**Description of the task**
Return the records exactly, from the first line through the "ನಂದಿಗುಡ್ಡದಲ್ಲಿರುವ ಸ್ಮಶಾನದಲ್ಲಿ ಗುತ್ತಿಗೆದಾರರ" line.

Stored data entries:
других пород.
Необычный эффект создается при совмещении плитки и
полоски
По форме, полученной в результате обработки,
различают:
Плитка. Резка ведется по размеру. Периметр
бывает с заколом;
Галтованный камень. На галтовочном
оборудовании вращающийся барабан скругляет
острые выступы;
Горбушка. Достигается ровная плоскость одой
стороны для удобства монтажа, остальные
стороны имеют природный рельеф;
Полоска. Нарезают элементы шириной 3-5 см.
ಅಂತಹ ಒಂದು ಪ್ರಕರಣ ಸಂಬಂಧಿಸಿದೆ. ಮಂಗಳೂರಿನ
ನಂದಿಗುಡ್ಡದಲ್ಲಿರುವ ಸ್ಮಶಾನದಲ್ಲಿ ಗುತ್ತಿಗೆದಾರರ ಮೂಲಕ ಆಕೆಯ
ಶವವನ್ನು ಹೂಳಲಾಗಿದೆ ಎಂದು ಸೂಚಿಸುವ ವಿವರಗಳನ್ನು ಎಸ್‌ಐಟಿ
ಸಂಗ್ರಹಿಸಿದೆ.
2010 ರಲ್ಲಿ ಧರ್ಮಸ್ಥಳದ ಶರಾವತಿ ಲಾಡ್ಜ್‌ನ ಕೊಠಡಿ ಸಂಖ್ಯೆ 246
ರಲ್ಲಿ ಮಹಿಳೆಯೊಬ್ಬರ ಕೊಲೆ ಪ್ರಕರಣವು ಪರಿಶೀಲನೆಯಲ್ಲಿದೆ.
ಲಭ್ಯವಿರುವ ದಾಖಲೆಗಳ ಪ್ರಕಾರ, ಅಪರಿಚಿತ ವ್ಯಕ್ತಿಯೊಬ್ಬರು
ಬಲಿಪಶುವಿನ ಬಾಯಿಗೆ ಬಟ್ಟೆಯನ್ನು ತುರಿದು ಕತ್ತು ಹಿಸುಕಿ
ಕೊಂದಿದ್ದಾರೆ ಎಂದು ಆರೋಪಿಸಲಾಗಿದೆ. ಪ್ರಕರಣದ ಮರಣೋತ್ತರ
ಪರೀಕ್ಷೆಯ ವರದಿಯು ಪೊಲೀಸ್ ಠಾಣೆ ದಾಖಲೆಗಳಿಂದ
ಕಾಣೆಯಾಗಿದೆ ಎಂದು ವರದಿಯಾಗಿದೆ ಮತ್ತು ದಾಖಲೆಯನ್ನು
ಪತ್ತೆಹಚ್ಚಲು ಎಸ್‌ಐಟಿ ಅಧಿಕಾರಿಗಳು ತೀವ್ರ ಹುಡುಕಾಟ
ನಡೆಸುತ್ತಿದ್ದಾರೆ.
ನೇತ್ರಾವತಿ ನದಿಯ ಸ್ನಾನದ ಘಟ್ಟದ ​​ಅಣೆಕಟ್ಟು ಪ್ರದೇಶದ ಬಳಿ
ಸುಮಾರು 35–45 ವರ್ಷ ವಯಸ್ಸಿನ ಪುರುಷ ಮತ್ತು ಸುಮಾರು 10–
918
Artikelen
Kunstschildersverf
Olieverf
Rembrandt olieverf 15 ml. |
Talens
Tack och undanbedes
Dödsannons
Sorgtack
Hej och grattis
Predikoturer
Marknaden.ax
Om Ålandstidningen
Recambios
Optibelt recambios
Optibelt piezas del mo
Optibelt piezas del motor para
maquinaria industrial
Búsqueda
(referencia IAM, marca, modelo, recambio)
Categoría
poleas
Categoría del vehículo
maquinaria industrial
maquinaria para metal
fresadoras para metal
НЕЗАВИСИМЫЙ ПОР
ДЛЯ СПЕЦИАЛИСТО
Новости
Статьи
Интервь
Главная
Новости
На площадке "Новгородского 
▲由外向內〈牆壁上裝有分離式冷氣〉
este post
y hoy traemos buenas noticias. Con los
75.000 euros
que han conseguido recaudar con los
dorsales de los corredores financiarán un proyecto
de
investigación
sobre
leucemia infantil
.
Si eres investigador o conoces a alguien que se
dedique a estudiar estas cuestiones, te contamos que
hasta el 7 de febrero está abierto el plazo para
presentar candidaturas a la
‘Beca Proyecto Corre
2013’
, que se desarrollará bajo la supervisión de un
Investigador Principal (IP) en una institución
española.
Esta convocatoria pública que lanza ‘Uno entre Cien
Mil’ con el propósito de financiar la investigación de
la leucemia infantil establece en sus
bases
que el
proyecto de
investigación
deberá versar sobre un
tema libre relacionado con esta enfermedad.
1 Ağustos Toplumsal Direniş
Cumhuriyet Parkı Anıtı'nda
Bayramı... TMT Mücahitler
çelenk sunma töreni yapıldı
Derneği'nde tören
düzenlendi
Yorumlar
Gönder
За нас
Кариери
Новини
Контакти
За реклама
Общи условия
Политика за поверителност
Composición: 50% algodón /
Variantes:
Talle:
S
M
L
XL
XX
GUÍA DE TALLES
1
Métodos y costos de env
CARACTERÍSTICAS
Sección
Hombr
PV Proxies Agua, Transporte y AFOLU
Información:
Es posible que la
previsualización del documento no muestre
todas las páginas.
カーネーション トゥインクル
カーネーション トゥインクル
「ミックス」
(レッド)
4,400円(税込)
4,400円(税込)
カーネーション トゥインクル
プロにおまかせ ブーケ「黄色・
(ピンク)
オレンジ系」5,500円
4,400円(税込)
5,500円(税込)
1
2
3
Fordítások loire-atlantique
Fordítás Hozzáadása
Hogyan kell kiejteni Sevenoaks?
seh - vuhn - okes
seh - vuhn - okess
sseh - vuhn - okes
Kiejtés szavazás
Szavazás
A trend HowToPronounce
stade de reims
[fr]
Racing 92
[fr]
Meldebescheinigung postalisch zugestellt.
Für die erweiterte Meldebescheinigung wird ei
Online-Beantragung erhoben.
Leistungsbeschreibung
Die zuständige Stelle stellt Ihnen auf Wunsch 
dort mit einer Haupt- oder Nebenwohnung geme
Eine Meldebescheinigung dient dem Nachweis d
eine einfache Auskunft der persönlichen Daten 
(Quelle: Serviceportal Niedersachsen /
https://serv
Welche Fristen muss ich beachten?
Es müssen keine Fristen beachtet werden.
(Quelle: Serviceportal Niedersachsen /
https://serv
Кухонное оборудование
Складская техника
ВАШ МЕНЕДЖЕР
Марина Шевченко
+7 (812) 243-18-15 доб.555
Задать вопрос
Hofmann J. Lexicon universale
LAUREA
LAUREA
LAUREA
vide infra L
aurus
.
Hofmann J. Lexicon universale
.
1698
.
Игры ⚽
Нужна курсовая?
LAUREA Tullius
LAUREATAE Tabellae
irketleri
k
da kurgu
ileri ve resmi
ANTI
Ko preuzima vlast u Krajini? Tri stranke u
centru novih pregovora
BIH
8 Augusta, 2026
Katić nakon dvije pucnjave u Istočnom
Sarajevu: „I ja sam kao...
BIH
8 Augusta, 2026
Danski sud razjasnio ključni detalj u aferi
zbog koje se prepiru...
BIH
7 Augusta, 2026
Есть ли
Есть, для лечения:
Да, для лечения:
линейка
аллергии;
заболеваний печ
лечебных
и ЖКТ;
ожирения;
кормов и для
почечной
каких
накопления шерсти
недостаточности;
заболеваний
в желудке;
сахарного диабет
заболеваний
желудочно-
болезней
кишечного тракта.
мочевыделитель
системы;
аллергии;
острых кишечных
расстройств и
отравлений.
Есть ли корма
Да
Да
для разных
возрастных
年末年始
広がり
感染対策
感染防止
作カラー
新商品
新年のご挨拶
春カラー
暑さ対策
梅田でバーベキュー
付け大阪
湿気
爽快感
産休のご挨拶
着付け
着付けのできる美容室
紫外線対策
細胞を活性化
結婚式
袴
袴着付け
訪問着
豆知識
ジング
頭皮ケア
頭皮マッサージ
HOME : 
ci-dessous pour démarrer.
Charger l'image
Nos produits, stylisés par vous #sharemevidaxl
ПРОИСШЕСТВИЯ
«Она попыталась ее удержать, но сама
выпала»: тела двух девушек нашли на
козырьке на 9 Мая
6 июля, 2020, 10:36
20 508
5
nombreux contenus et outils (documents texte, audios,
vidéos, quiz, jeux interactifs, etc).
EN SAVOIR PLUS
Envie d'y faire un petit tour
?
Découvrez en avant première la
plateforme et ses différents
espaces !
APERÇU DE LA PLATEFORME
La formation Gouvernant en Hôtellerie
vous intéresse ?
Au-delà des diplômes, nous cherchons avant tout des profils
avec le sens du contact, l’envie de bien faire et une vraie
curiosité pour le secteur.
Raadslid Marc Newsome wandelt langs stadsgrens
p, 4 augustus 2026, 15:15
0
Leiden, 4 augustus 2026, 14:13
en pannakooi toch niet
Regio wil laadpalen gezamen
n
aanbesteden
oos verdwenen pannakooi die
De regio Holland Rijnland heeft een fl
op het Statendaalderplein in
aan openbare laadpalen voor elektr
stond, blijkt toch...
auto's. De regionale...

**Reply**
других пород.
Необычный эффект создается при совмещении плитки и
полоски
По форме, полученной в результате обработки,
различают:
Плитка. Резка ведется по размеру. Периметр
бывает с заколом;
Галтованный камень. На галтовочном
оборудовании вращающийся барабан скругляет
острые выступы;
Горбушка. Достигается ровная плоскость одой
стороны для удобства монтажа, остальные
стороны имеют природный рельеф;
Полоска. Нарезают элементы шириной 3-5 см.
ಅಂತಹ ಒಂದು ಪ್ರಕರಣ ಸಂಬಂಧಿಸಿದೆ. ಮಂಗಳೂರಿನ
ನಂದಿಗುಡ್ಡದಲ್ಲಿರುವ ಸ್ಮಶಾನದಲ್ಲಿ ಗುತ್ತಿಗೆದಾರರ ಮೂಲಕ ಆಕೆಯ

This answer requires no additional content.